For each line in the data below that has the word "Национальная", copy that line.
━━━ Records for the exercise ━━━
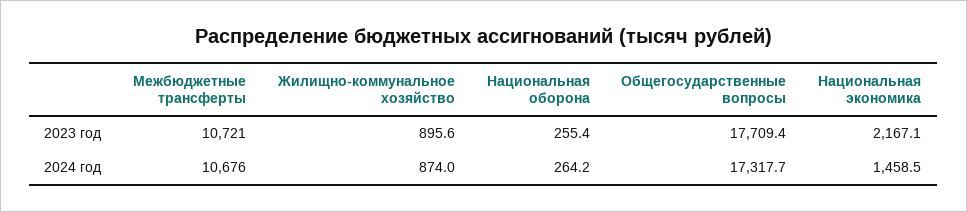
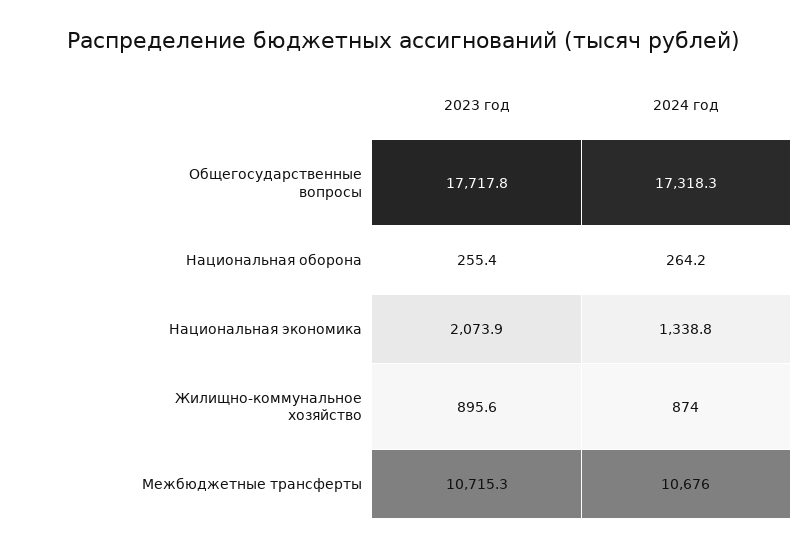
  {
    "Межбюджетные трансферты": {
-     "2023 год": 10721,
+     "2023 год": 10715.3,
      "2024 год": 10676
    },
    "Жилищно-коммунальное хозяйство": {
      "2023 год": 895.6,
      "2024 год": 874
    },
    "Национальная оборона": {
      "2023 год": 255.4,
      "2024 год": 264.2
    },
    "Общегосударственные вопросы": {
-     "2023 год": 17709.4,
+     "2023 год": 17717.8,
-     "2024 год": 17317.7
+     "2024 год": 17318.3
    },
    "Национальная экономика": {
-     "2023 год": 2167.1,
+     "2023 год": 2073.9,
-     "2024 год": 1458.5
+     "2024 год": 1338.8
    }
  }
━━━
━━━ Records for the exercise ━━━
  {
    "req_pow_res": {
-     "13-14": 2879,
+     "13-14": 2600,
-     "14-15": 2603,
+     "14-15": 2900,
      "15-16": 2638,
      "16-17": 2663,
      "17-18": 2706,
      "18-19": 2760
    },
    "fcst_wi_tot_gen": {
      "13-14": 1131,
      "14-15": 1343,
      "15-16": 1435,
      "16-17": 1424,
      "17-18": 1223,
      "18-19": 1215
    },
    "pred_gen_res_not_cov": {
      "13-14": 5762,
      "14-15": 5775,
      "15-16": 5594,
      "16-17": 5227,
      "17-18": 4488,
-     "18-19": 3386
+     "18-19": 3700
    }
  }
━━━
━━━ Records for the exercise ━━━
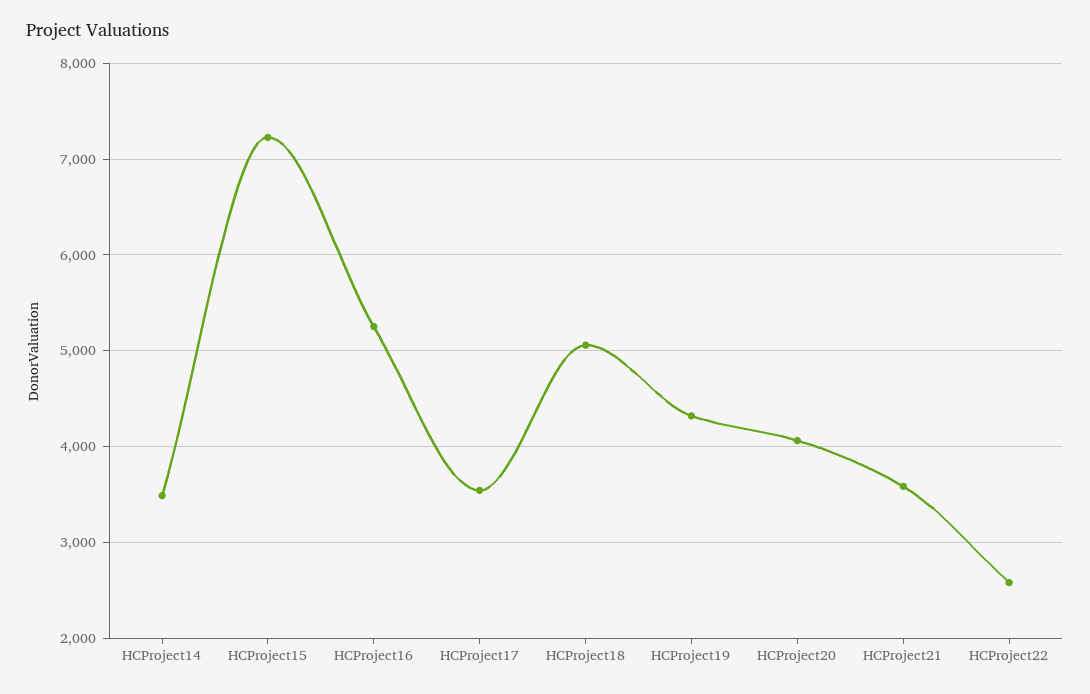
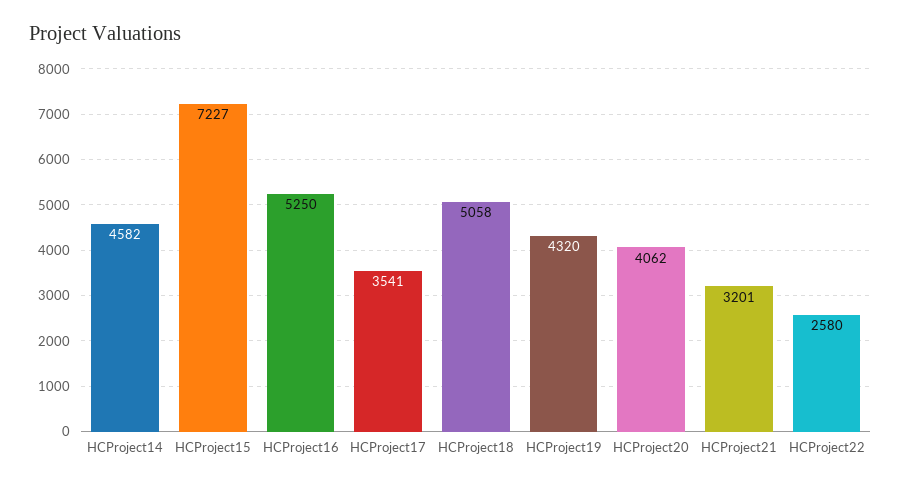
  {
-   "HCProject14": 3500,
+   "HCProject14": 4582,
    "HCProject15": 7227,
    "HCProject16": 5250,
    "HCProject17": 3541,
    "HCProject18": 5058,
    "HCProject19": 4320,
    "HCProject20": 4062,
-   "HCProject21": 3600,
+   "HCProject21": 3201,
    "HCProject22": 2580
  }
━━━
→ **Written reply**:
    "Национальная оборона": {
    "Национальная экономика": {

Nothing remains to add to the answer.